Britain needs to recruit and train 1.6 million low-skilled health and social care workers up to 2022, more than any other job in the country, as part of a post-Brexit action plan for the sector, a think tank has said.
The IPPR said around 55,000 social care workers are EU migrants, who could provide a less reliable source of labour after Brexit due to expected restrictions on low-skilled immigration.
Therefore the Government will need to significantly improve standards in quality, training and working conditions to attract more British workers to plug gaps as the population gets older and fewer EU migrants are allowed into the country.
Poor standards are driving growing concerns about high levels of dissatisfaction with the care on offer, a rising number of abuse alerts and a large number of providers needing formal action plans for improvement, the report said.
The issue of social care has become a political hot potato, with Labour leader Jeremy Corbyn accusing the Government of offering a "sweetheart deal" to Tory-led Surrey County Council so it would scrap an embarrassing 15% tax hike, which was planned to cover a funding shortfall.
The IPPR said the Government should hike national insurance tax by 1% to fund the greater investment the sector needs, alongside a drive to improve standards.
Clare McNeil (pictured), IPPR associate director for families and work, said: "Social care services will need to change drastically in order to deal with the growing demand for adult care services due to our ageing population and a post-Brexit migration system.

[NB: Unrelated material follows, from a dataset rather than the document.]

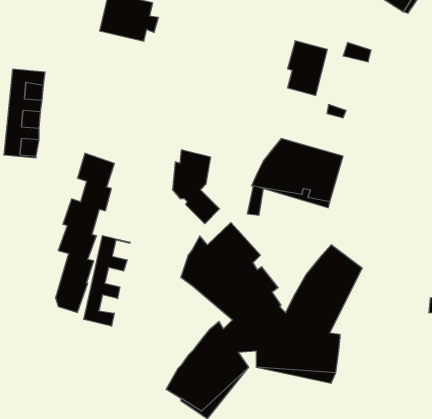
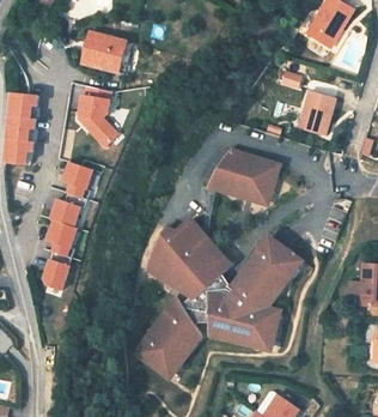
building: [288,41,327,95] -> [304,91,336,135]
building: [172,150,220,224] -> [79,86,117,146]
building: [84,236,130,326] -> none

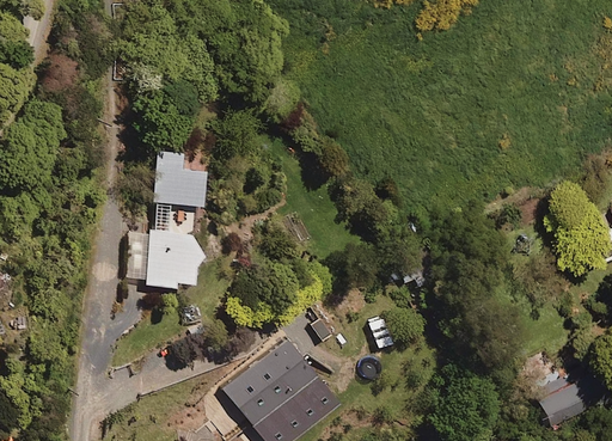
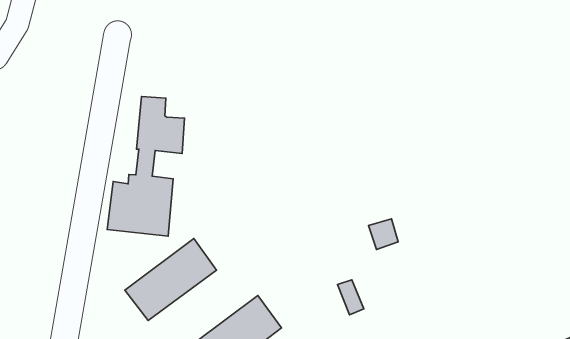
building: none -> [125,239,217,321]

"These challenges cannot be addressed without a sustainable funding solution for social care, for example by raising National Insurance (NI) contributions for employees and employers by 1%.
"Persistent underfunding in the adult social care sector has led to a reliance on a low-paid, often poorly trained workforce, with care workers some of the lowest paid workers in the country.
"The sector will have a huge challenge on its hands to recruit enough workers to keep pace with demand, particularly with expected lower levels of migration.
"We are calling for a radical change in workforce strategy - both to improve working conditions to attract more workers and to raise standards in the sector."